_WHAT THE EXERCISE ASKS_: In the data below, find each line carrying the string "タペプロ" and copy it out.
▼▼▼
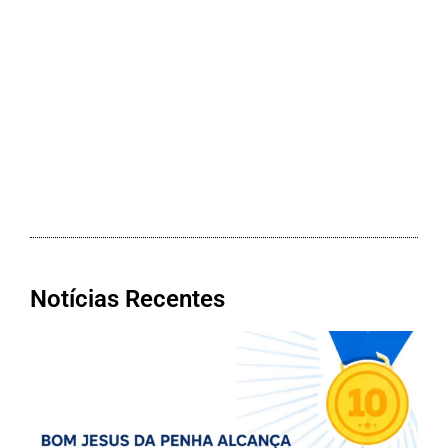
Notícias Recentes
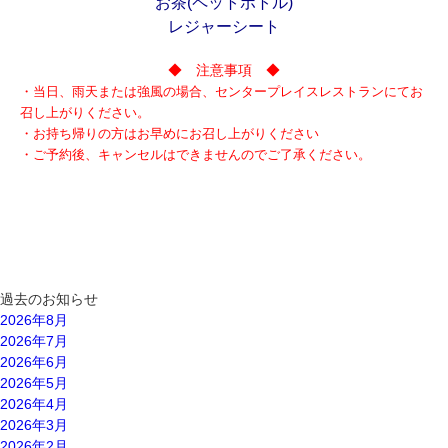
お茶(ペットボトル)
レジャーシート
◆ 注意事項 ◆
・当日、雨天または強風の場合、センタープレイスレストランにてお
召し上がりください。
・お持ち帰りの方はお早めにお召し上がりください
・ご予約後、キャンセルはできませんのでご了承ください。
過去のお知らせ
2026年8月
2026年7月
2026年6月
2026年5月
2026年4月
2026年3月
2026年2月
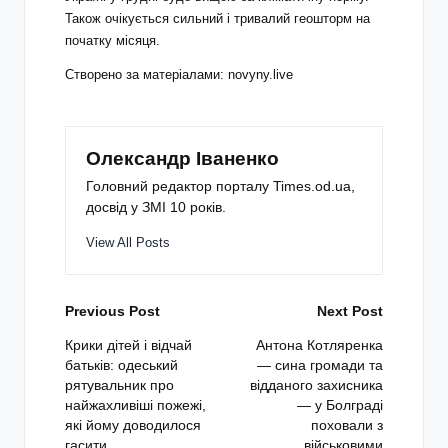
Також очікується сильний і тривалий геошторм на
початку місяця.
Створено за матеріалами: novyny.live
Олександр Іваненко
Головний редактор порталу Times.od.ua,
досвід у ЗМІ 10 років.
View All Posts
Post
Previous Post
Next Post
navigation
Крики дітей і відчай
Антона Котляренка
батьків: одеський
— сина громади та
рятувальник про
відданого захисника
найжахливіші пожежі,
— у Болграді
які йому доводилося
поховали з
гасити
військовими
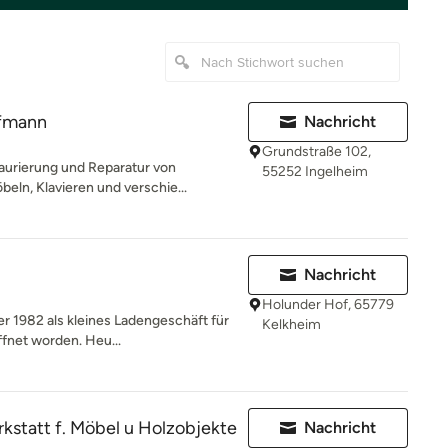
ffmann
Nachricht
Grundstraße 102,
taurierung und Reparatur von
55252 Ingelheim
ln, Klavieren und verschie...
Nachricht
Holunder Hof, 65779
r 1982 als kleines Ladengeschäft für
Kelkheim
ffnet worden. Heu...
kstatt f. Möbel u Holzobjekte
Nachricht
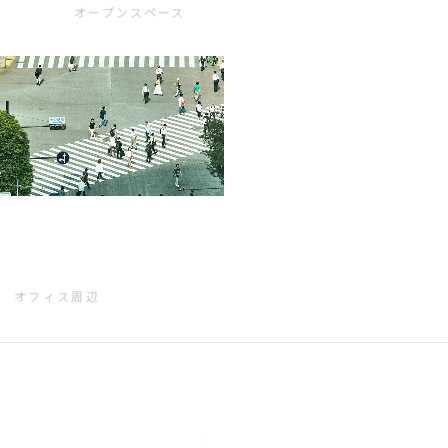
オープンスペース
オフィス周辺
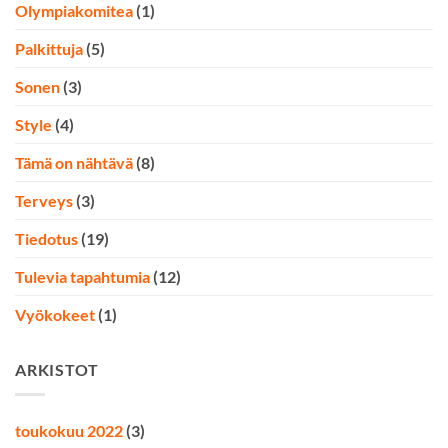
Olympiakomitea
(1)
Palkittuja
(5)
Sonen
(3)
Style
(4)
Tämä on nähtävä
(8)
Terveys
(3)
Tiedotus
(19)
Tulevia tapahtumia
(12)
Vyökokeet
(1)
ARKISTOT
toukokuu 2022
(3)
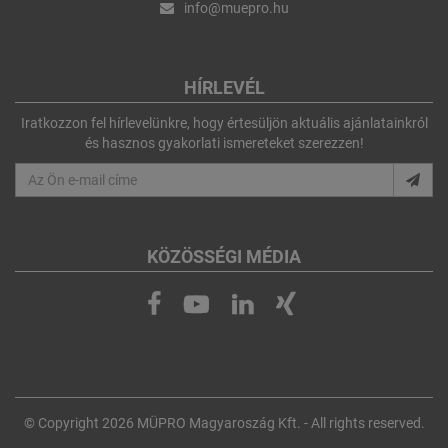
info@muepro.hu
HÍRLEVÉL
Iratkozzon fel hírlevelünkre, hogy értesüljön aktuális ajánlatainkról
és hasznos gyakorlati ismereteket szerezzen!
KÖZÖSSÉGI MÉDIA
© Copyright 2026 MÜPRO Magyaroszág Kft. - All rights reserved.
▲▲▲
▼▼▼
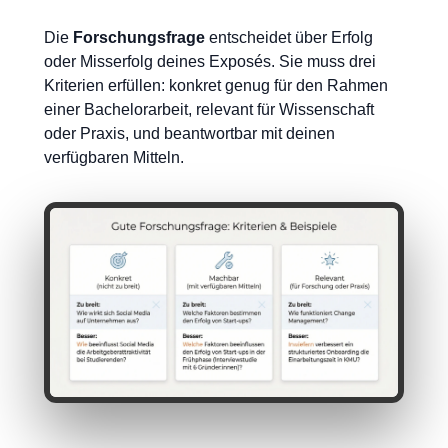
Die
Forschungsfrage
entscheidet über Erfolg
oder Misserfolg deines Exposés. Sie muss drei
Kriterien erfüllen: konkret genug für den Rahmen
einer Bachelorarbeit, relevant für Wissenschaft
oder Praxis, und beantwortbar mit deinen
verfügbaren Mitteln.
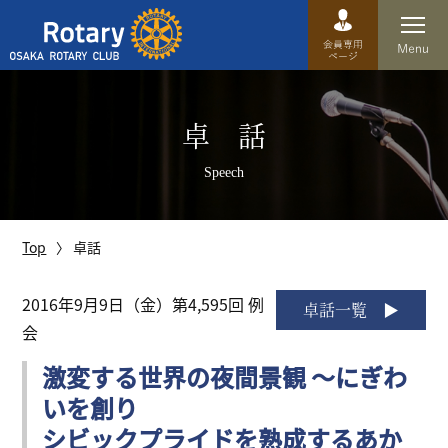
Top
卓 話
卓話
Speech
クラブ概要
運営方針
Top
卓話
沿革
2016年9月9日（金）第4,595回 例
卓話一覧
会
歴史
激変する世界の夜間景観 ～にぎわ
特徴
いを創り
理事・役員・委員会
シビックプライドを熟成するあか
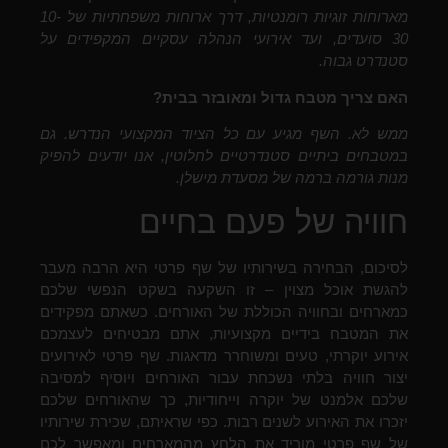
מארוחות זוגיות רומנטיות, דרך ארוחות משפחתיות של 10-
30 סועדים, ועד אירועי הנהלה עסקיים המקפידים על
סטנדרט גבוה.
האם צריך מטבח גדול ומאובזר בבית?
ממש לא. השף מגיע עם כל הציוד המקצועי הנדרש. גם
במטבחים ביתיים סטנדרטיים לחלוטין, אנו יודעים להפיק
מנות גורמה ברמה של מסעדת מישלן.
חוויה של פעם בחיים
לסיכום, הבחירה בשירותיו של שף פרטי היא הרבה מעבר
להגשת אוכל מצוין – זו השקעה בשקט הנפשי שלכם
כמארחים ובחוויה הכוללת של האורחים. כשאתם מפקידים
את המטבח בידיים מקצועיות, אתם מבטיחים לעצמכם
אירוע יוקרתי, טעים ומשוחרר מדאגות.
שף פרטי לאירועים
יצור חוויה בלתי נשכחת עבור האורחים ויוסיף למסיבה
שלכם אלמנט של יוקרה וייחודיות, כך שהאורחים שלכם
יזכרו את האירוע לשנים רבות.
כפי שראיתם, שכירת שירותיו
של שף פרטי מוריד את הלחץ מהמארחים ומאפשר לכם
▲▲▲
▼▼▼
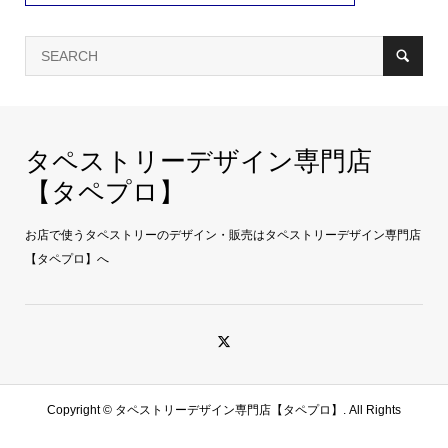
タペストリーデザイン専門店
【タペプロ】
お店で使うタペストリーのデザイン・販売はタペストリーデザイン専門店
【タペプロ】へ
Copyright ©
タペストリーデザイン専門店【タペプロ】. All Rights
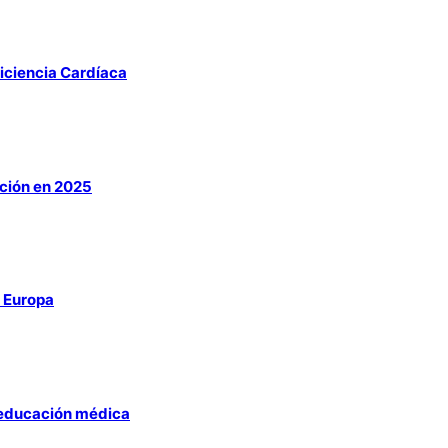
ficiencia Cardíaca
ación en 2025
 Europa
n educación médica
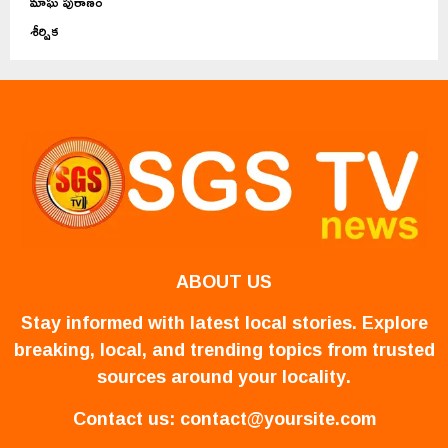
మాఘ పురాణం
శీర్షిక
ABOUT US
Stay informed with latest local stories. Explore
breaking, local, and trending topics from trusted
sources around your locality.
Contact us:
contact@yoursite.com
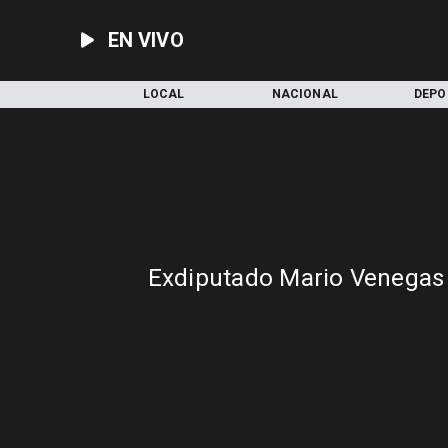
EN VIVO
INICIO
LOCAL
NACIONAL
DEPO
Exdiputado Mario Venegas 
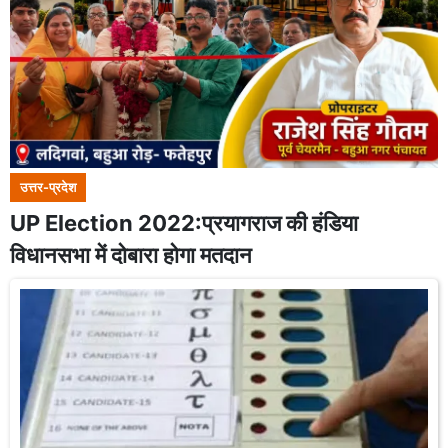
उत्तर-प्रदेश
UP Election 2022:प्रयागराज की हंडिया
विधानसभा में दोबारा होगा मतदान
▲▲▲
_COMPLETED TASK_:
【タペプロ】
【タペプロ】へ
タペストリーデザイン専門店【タペプロ】. All Rights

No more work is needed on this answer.